● **Aim of the exercise**
In the data that follows, count the lines in which the word "buttons" occurs, and report that figure alone.

● **Dataset excerpt**
====================
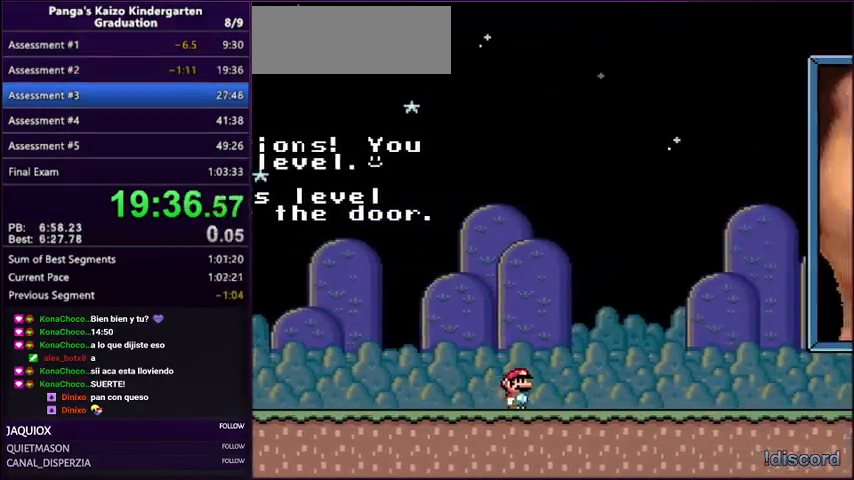
Gameplay with a controller (Nintendo layout); each line is a JSON object with the inputs held at the frame after it. "events" lists button and stick changes between this image and that frame as [ms after this image, input, new state], when the widget could be followed in between. Not read: L3 R3.
{"buttons": ["Y"], "events": [[300, "DPAD_RIGHT", "up"]]}
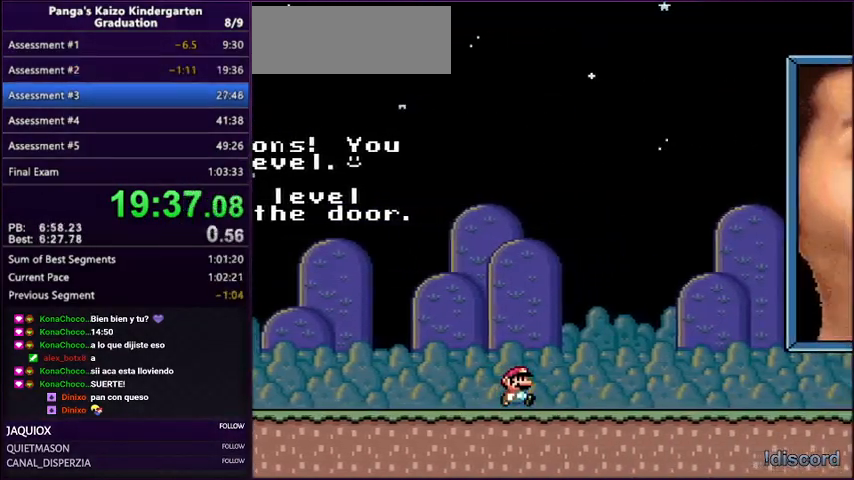
{"buttons": ["Y"], "events": []}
====================
● **Task output**
2